L’Apocalisse a Gaza e il fallimento dell’ONU
La Relatrice Speciale ha espresso orrore nel vedere le Nazioni Unite, la cui esistenza è legata al principio del “mai più” in seguito ai crimini della Seconda Guerra Mondiale, faticare a garantire la pace. Ha sottolineato come siano stati necessari due anni per approvare una risoluzione che includesse un cessate il fuoco.

Francesca Albanese ha poi accusato Israele di sfruttare la tregua per continuare i suoi obiettivi: “Questo sta diventando il nuovo strumento per Israele per continuare il genocidio, scusate, per continuare ciò che il genocidio non ha raggiunto: la pulizia etnica della Palestina, lo schiacciamento totale del diritto dei Palestinesi all’autodeterminazione”.
Albanese ha insistito sul fatto che la Palestina è la testimonianza di tutte le ingiustizie strutturali che affliggono anche regioni come la Somalia e lo Yemen, indicando che la crisi sta servendo come una “sveglia per tutti noi”. Questo “effetto Palestina” sta permettendo al mondo di vedere “cosa succede alla legge quando è nelle mani del potere” e ciò che collega le ingiustizie globali, identificando un “nemico comune” quando la politica è “al servizio degli interessi economici”.
Sanzioni e codardia internazionale
La discussione ha toccato anche l’esperienza personale di Francesca Albanese, la prima Relatrice Speciale delle Nazioni Unite a essere sanzionata da uno Stato (gli Stati Uniti), per aver pubblicato rapporti che prendevano di mira le corporazioni e i governi complici del genocidio a Gaza. Albanese ha affermato che chiunque si schieri per la giustizia, e non solo per il popolo palestinese, viene accusato di antisemitismo o di sostenere il terrorismo, dal Papa al Segretario Generale.
Nonostante la campagna di intimidazione, Albanese si è detta non intimidita.
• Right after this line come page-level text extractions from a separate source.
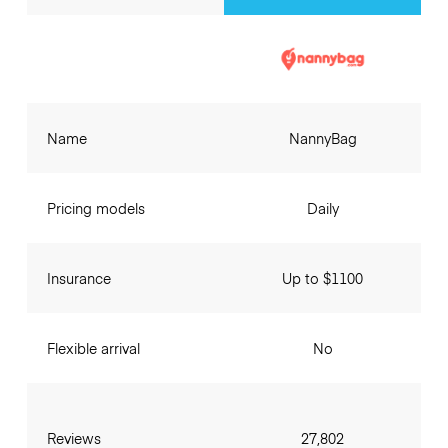
Name
NannyBag
Pricing models
Daily
Insurance
Up to $1100
Flexible arrival
No
Reviews
27,802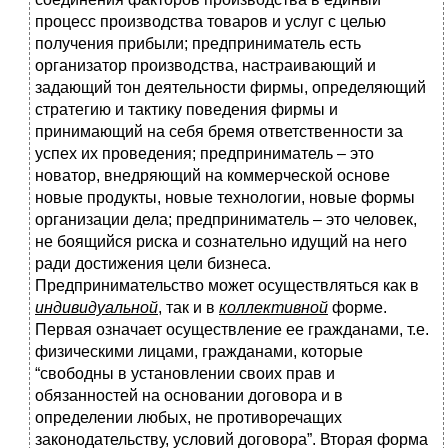
процесс производства товаров и услуг с целью
получения прибыли; предприниматель есть
организатор производства, настраивающий и
задающий тон деятельности фирмы, определяющий
стратегию и тактику поведения фирмы и
принимающий на себя бремя ответственности за
успех их проведения; предприниматель – это
новатор, внедряющий на коммерческой основе
новые продукты, новые технологии, новые формы
организации дела; предприниматель – это человек,
не боящийся риска и сознательно идущий на него
ради достижения цели бизнеса.
Предпринимательство может осуществляться как в
индивидуальной
, так и в
коллективной
форме.
Первая означает осуществление ее гражданами, т.е.
физическими лицами, гражданами, которые
“свободны в установлении своих прав и
обязанностей на основании договора и в
определении любых, не противоречащих
законодательству, условий договора”. Вторая форма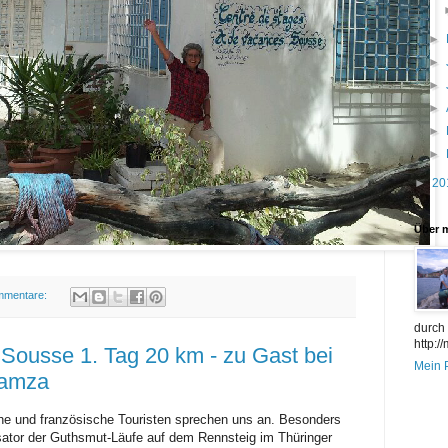
►
►
►
►
►
►
►
20
Über 
mmentare:
durch
http:/
 Sousse 1. Tag 20 km - zu Gast bei
Mein P
Hamza
he und französische Touristen sprechen uns an. Besonders
isator der Guthsmut-Läufe auf dem Rennsteig im Thüringer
Ha criticato la mancanza di sostegno istituzionale, osservando che nessun membro delle Nazioni Unite si è levato contro le sanzioni, definite illegali e contrarie alla Carta ONU. “Quello che mi è rimasto è la mia dignità e la mia voce”.
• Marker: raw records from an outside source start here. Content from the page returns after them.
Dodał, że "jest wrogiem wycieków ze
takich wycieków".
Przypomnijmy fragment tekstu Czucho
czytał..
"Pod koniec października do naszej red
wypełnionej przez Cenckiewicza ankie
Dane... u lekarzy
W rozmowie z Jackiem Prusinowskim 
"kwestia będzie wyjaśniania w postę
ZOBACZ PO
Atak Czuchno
Ha evidenziato la “vasta codardia” esistente nella comunità internazionale e ha promesso: “Non sarò messa a tacere finché avrò respiro nei miei polmoni”. Come madre, ha espresso la sua ferma opposizione alla normalizzazione della violenza: “Non posso accettare come madre che la brutalità che è stata scatenata giorno dopo giorno con la compiacenza e la complicità di così tanti governi, specialmente dalla parte del mondo da cui provengo, diventi la regola”.
La via per la giustizia secondo Francesca Albanese
Affrontando la questione se i diritti dipendano dal potere e dalla ricchezza, Francesca Albanese ha visto il momento attuale come un punto di svolta, grazie alla resilienza (Sumud) dei palestinesi. Ha notato l’importanza delle giovani generazioni in Occidente, che sono state le prime a protestare contro il genocidio, incontrando repressione “nella culla delle democrazie”.
Per ripristinare la fiducia e la giustizia, Albanese ha invitato a seguire le indicazioni della Corte Internazionale di Giustizia (ICJ). “La Corte Internazionale di Giustizia ha già parlato. Ha detto che per porre fine alla violenza in Gaza, nel caso della Palestina, Israele deve porre fine alla sua occupazione illegale, deve ritirare le truppe, smantellare le colonie e smettere di sfruttare le risorse palestinesi. Cos’altro ci serve? La corte ha parlato, quindi seguiamola”.
A conclusione del suo intervento, ha lanciato un appello all’umanità, affermando che la giustizia richiede non solo la responsabilità attraverso i tribunali internazionali e nazionali, ma anche un “cambiamento di mentalità e un cambiamento di cuore in ognuno di noi”.